◆ Excerpted passage:
--
I’d say most of the families that live in my neighborhood here in Sac are living on $70k a year or less. I often feel as if BA people are either very rich compared to everyone else or just seriously out of touch.

I would say they are seriously out of touch.

On the other hand, the economy appears more and more to be a zero sum game.

50   surfer-x   2006 Sep 15, 5:58pm  

Remember, it’s not all or nothing. The bottom can come up even as the top is coming down.

I'm sorry Randal H. Esq., but did you mention "top", "bottom" and "SF" in the same sentence?

51   surfer-x   2006 Sep 15, 6:02pm  

’68 Camaro with a ’68 Ferrari

Dude, come on now. '68 Z/28 convertible, one made, priceless, '68 SS/RS 375HP convertible, also very high priced. It's all relative.
--
[Collected data]
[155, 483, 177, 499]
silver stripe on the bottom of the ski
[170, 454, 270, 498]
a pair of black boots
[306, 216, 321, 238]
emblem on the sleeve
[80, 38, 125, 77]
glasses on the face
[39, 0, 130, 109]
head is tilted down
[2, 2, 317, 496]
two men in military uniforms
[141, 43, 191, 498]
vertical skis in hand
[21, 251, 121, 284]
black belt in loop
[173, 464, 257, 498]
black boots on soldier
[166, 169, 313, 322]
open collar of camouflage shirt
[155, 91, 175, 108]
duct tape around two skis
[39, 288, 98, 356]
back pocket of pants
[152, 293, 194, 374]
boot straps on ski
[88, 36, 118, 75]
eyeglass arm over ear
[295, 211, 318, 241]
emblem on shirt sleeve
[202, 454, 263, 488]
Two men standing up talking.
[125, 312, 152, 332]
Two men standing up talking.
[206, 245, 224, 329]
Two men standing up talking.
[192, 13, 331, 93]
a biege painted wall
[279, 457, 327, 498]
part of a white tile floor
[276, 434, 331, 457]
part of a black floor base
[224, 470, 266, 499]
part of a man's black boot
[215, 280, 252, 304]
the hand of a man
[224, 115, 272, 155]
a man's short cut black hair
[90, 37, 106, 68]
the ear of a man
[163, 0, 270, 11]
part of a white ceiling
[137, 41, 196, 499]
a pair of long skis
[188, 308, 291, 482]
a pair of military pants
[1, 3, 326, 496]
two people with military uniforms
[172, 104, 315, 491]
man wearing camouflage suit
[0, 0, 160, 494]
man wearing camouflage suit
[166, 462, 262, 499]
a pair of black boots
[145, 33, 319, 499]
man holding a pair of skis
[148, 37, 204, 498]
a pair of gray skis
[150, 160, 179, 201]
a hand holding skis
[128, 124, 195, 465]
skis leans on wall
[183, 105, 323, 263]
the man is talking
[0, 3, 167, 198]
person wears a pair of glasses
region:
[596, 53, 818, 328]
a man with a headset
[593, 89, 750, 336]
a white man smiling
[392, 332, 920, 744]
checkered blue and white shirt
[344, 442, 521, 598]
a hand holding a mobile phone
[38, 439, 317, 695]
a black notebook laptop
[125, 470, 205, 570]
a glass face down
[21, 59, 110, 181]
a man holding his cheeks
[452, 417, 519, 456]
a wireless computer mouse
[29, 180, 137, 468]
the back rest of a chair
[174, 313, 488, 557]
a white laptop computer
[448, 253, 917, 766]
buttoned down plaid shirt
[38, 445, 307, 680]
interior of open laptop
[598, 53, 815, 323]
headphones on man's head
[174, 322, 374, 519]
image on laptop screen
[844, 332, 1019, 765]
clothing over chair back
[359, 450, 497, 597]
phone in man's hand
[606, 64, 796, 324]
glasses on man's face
--
◆ Exercise goal:
Carry on the forum thread about Bay Area incomes from the point after its final post.

◆ Result for this task:
52   surfer-x   2006 Sep 15, 6:17pm  

But more generally, our perceptions are molded on the American post-WWII experience AKA best of times. There’s no guarantee that values of any property, prime or ghetto, will hold up if the macros weaken for good.

Do you have a sister that's around 35? If so I need a fast car and an alibi.

53   HARM   2006 Sep 15, 7:37pm  

Just like the FBs, banks are willing to lend these sums based on the assumption that “real estate never goes down.” But they think they are more sophisticated than FBs because they build into their models the possibility that some RE markets could “temporarily” decline by 15 or 20% or defaults could rise as high as they did in the ’80s or ’90s.

Most banks have not adequately reserved for the possibility that RE prices could decline by 25 or 30%..."

Glen,

I truly believe most banks and other mortgage lenders are not run by self-deluded idiots. Lenders are by and large rational, profit-driven actors trying to maximize profits while minimizing risk. The reason they continue to lend absurd amounts to obviously credit-unworthy borrowers for ridiculously low interest rates is because these loans are typically SOLD OFF by the banks as soon as they're originated.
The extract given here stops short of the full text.